• EXERCISE AIM: Every line of the records that holds the word "size" should be copied.
╭─ DATASET RECORDS
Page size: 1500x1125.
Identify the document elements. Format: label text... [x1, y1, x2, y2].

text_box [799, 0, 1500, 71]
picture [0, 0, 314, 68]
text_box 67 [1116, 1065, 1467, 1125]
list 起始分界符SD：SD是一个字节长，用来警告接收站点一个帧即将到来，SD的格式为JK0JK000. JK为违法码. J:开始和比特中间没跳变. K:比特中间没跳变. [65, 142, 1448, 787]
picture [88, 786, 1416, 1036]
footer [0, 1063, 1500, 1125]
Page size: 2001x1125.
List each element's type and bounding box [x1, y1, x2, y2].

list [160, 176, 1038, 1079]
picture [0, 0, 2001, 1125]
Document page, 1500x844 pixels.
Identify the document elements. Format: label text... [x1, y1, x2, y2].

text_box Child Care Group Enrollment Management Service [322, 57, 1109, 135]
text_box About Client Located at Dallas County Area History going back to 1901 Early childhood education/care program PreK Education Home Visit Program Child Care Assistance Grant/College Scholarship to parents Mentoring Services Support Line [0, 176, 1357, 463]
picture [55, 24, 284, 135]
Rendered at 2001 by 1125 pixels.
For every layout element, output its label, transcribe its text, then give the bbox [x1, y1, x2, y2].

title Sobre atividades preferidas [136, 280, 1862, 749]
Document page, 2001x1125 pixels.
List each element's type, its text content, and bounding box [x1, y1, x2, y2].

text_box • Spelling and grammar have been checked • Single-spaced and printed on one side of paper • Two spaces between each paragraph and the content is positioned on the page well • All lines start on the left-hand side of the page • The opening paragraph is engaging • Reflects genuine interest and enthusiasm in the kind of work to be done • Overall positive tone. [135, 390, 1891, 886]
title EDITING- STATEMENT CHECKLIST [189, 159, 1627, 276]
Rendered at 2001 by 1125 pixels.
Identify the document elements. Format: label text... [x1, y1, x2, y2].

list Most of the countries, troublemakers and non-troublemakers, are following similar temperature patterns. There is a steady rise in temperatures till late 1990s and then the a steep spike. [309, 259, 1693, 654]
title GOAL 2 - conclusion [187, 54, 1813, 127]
╰─
• OUTPUT OF THE TASK:
Page size: 1500x1125.
Page size: 2001x1125.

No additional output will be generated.